• Texte de la page

□ □ □

La reconstruction de l’Ukraine passera aussi par celle de ses réseaux télécoms. Plus de deux ans de guerre avec la Russie ont détruit entre 15 % et 20 % des infrastructures du pays, pour des dommages estimés à 2,3 milliards de dollars, selon l’Ukraine. 3.200 pylônes mobiles et 60.000 km de fibre ont été endommagés. Face à ces dégâts, les télécoms français s’organisent pour apporter leur secours : mercredi, la fédération InfraNum (qui regroupe les professionnels français de la fibre) a signé à Kiev un accord avec le gouvernement ukrainien pour reconstruire le réseau et le moderniser.

□ □ □

• Consigne
Les affirmations suivantes concordent-elles avec le texte sur la reconstruction des réseaux télécoms ukrainiens ? Pour chacune, répondez par oui ou non, puis citez telles quelles les paroles du texte qui tranchent. 1. La guerre a détruit entre 15 % et 20 % des infrastructures du pays. 2. L'accord avec le gouvernement ukrainien a été signé à Paris. 3. Plus de 5.000 pylônes mobiles ont été endommagés.

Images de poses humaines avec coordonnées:
□ □ □

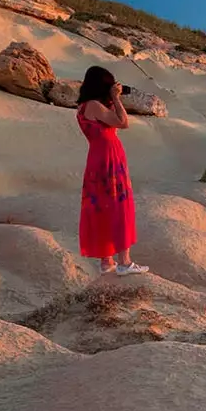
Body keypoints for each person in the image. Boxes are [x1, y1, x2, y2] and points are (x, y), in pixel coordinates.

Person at [75, 66, 148, 275]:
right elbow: (123, 123)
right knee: (119, 206)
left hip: (96, 159)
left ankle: (106, 261)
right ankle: (124, 263)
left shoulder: (82, 106)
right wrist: (116, 99)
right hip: (110, 160)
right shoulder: (96, 106)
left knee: (101, 207)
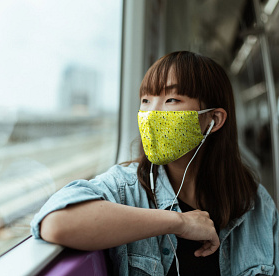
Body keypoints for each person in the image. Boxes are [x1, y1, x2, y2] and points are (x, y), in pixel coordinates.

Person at [30, 51, 279, 275]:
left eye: (171, 100)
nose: (151, 114)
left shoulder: (255, 205)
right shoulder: (127, 188)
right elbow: (56, 222)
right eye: (146, 100)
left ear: (213, 119)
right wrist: (178, 223)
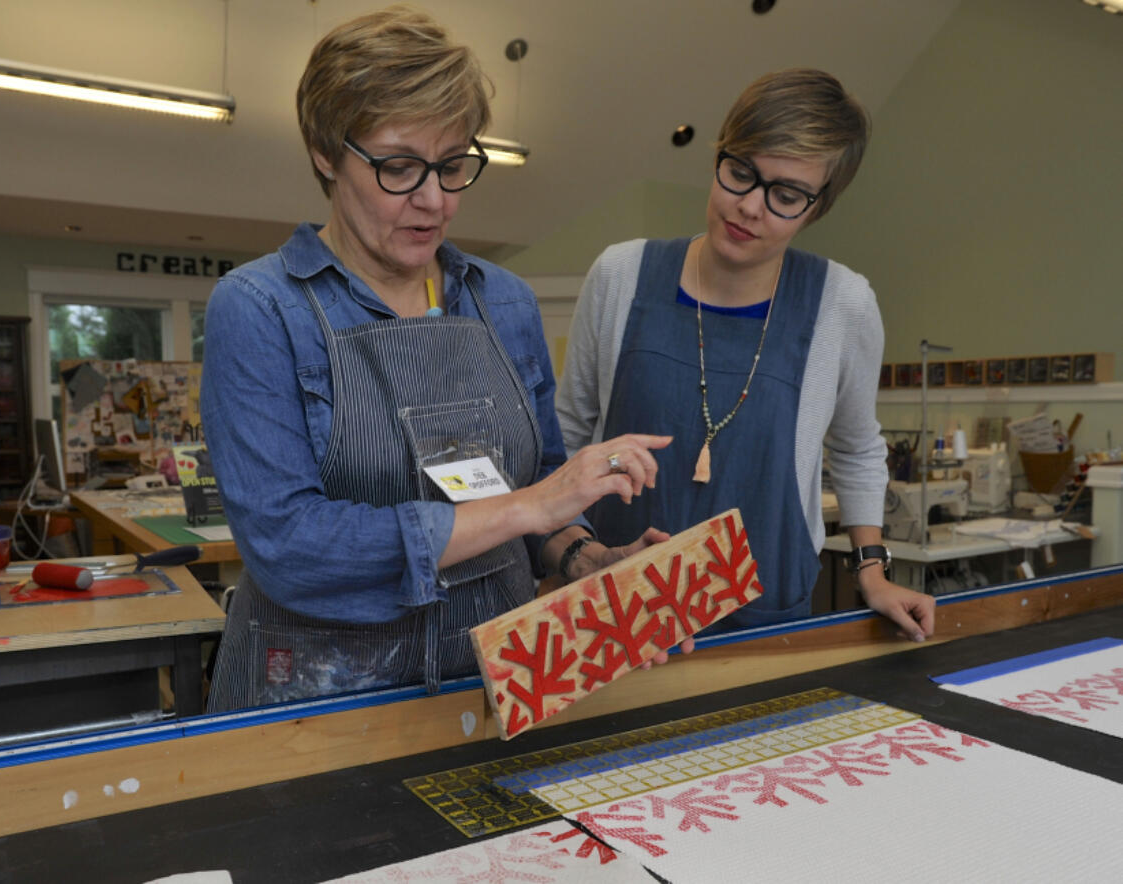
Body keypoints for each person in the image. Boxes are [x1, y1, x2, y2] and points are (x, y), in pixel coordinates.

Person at [200, 7, 670, 713]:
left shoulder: (501, 301)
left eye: (453, 166)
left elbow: (538, 475)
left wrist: (583, 557)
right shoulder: (262, 307)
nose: (434, 200)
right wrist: (528, 506)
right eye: (398, 167)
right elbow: (289, 544)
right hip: (317, 700)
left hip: (498, 684)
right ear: (326, 153)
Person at [556, 69, 935, 642]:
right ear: (719, 156)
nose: (750, 207)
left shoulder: (843, 304)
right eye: (740, 174)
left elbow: (857, 449)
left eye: (785, 195)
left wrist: (873, 571)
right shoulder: (622, 275)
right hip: (614, 605)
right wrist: (575, 553)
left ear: (817, 207)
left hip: (767, 616)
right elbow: (566, 433)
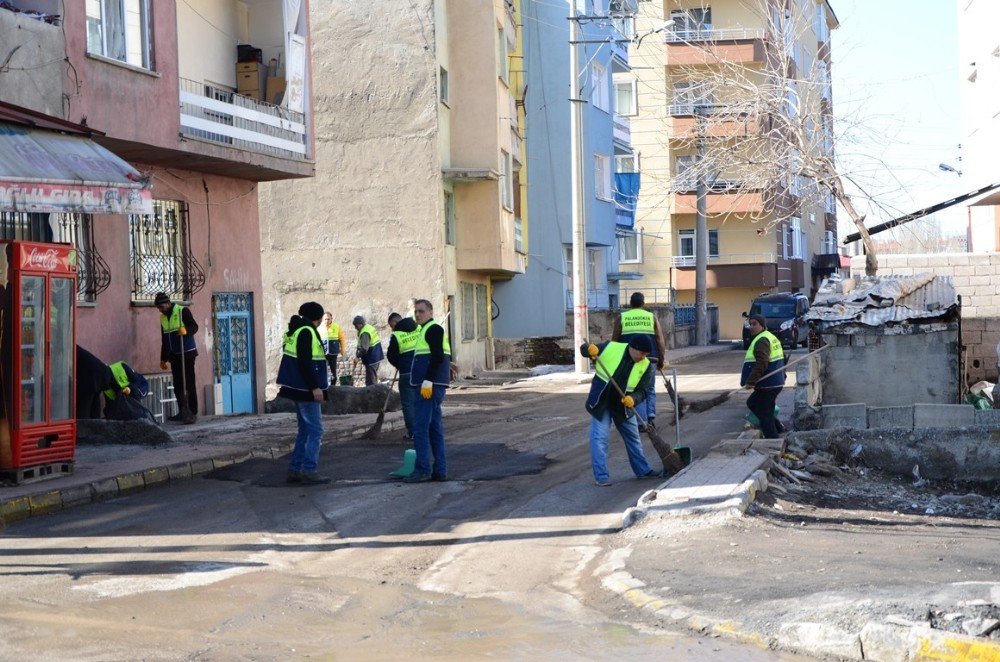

□ □ □

• Réponse attendue
1. Oui : « ont détruit entre 15 % et 20 % des infrastructures du pays »
2. Non : « a signé à Kiev un accord avec le gouvernement ukrainien »
3. Non : « 3.200 pylônes mobiles »